Furthermore, the properties of FNV are no better than CRC32, featuring the same weaknesses, plus failing badly at "Cyclic test", having poor results on "sparse keyset", and very poor on both low and high bits keyset, etc. Well, the results are so bad, i could not advise this function to anyone.

So, let's go straight to the king of the hill. The most recent version of MurmurHash (v3.a) is said to be the fastest hash function available. We are only interested in the 32-bits version, so let's put that one on the grill.
And yes, fast it is. The speed is 2.7 GB/s. This is just huge. It's close enough to my RAM speed limit. Interestingly, the speed is depending on input being aligned on 4-bytes boundaries (32 bits). If not, the speed dips to 2.0 GB/s, which is still good.
More importantly, with this speed, we get all SMHasher properties verified, with no single trace of distribution weakness. That's great. We have a candidate !

************************************************************************************

The story could have ended here. But as usual, i couldn't resist. I would be willing to put some of my own function to the test, thanks to SMHasher.
An old "fast hash" of mine would end up with the same speed as MurmurHash, but much worse properties.

That could have been the end. After all, MurmurHash is so fast, maybe it is merely limited by RAM speed after all ?
So i made another, simpler, attempt purely targeting speed. It resulted in an 8GB/s hash function. Yep.  This is much more than my RAM speed, so how could it be ?
Well, in fact, it is much more than memcpy(), but there's nothing magic : in fact, memcpy() not only read input from memory, but also write to memory. This is something the hash function does not need to do. The input is simply "sunk" into registers. So, it can be that fast, and there is definitely some room left for more speed.

I therefore spent a little more time studying what makes MurmurHash such a great hash function.

I believe there are 2 keys parts :

The first one "blends" the fed input bytes into registers, thanks to several simple operations, the most important of them being _rotl().
_rotl() (Rotate left) ensures that the bits that were previously high now becomes low. So it effectively nullify the problem of high bits having a small contribution to the overall hash distribution.

The second one digest the final blended result thanks to a serie of small steps known as "avalanche". It just destroys any kind of bit bias or correlation left that the blend would have left.

With both being combined, we get an almost perfect hash distribution.
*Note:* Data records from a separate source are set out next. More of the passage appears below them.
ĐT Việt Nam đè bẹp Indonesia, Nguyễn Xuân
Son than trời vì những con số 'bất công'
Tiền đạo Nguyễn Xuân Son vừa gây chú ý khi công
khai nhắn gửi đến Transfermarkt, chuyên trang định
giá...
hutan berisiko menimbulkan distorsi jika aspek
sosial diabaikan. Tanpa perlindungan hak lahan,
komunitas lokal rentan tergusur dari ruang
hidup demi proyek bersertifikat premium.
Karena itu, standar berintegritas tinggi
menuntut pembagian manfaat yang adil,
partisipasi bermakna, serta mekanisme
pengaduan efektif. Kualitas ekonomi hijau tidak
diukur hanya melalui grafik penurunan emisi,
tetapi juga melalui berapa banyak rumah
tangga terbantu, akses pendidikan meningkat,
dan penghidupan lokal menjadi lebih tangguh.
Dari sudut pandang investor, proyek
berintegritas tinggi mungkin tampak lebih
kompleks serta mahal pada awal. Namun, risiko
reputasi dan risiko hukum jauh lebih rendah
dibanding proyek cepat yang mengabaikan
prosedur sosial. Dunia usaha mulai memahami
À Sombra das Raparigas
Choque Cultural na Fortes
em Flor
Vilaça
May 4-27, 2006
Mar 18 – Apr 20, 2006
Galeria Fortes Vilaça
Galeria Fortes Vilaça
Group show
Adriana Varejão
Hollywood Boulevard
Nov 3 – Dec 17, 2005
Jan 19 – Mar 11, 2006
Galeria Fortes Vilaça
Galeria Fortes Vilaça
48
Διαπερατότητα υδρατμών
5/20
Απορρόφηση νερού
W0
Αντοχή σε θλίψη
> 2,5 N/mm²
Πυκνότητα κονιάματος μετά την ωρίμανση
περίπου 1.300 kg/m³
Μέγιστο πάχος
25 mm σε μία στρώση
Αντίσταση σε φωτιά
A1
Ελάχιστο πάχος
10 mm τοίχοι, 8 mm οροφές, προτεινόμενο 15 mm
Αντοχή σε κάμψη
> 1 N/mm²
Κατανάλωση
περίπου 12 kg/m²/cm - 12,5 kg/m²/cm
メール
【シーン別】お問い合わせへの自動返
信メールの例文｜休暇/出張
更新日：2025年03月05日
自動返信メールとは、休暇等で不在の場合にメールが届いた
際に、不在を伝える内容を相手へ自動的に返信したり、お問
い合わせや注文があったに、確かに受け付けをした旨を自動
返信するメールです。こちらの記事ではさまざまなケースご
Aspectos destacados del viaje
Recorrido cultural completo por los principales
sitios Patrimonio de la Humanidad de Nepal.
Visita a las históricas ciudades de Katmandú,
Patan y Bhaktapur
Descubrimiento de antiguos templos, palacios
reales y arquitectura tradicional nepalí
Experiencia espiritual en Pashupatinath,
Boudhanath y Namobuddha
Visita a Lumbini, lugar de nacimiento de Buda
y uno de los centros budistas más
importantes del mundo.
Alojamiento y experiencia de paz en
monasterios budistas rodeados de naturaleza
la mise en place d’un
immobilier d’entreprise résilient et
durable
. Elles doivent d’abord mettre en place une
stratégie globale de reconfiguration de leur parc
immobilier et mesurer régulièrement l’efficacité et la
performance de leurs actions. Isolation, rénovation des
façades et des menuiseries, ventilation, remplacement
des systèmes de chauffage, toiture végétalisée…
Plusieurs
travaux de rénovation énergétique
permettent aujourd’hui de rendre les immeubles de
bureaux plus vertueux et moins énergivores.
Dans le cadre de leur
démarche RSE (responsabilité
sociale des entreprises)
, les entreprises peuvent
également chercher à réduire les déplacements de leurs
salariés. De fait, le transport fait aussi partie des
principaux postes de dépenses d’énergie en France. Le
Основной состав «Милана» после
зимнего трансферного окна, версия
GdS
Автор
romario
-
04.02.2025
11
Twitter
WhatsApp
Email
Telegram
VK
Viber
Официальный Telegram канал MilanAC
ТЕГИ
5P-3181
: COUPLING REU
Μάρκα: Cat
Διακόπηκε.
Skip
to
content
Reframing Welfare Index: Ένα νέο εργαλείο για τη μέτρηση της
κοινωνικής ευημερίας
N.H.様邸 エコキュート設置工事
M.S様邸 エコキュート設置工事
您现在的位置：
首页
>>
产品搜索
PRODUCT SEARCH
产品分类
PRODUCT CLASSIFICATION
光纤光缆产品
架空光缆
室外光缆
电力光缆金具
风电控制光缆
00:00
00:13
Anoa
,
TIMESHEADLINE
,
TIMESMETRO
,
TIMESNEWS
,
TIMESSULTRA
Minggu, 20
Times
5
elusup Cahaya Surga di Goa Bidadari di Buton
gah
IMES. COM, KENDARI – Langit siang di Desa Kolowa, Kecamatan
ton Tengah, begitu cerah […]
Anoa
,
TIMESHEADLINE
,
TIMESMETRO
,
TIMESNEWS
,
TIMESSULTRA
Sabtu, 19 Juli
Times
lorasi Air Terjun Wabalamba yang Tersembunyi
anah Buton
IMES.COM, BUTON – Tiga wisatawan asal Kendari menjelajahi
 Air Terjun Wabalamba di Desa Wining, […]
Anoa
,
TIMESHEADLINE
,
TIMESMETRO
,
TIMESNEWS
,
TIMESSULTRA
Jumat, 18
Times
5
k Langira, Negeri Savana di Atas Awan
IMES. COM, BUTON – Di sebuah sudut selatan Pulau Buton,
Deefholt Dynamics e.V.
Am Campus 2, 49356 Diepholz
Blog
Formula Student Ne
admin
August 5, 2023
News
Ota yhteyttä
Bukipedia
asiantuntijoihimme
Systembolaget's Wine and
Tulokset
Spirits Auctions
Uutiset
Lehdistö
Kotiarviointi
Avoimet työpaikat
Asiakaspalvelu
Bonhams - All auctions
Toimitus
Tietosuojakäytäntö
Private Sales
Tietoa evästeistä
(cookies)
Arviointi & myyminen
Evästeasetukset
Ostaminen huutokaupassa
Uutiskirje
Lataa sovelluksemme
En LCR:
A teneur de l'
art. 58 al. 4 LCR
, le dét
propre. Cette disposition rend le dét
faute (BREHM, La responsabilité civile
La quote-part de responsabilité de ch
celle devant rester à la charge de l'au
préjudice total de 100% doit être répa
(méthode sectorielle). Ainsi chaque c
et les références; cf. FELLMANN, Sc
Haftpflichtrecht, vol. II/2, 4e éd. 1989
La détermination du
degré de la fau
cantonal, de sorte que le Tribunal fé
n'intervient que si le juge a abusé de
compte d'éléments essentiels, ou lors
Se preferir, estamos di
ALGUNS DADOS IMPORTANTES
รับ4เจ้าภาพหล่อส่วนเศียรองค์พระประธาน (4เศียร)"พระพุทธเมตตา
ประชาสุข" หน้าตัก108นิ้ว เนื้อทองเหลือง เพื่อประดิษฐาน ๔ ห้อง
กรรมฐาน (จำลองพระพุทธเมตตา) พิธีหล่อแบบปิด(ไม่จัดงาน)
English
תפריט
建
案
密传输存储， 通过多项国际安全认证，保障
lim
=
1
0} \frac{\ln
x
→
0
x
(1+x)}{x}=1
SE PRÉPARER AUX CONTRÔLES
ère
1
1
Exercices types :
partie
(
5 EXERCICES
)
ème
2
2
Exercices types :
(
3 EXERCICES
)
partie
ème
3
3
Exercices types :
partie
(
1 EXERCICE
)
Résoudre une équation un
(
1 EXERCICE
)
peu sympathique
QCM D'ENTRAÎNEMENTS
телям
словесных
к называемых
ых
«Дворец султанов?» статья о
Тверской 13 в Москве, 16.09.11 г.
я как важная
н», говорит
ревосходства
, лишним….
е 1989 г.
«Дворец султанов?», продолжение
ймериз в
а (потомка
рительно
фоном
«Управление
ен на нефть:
So i started from there, re-using the above "fast simple hash" and improving it with the presented ideas. I ended up with a 7.5 GB/s hash function, which is about just Hellish.
It would pass all the tests except for a single one, "Keyset 'Sparse' - 2048-bit keys with up to 2 bits set". That's because the blending phase creates some "twin bits" far apart from each other, at varying distances depending on bit position. This is obviously bad for a crypto-hash, but a 32-bits checksum is anyway not meant for this task.
We simply want to detect errors, more probably transmission and storage failures, or manual glitches. For such cases, since twin bits are very far apart, it seems it would be extremely unlucky to have random errors happening just exactly on twin bits pattern. In fact, the probability seems lower than getting a collision from two completely different inputs on the 32-bits checksum. Which is the limit of this exercise.

Anyway, for the sake of it, i also created a stronger version of the algorithm, which add an operation in the inner loop to make the twin bit pattern vanish. This version reaches 4.2 GB/s, which is still good, but noticeably slower than the fast version. Well, that's the price to pay for stronger properties.

The final result of these investigation is called xxHash, and is now an open-sourced project, hosted on Google Code.

*****************************************************
(Update) : a new xxHash version has been published. It features the same diversity as xxHash_strong, while being faster, at 5.4 GB/s on the same platform (Core 2 Duo, 3 GHz). It also allows providing input in several consecutive calls, as opposed to a single memory block.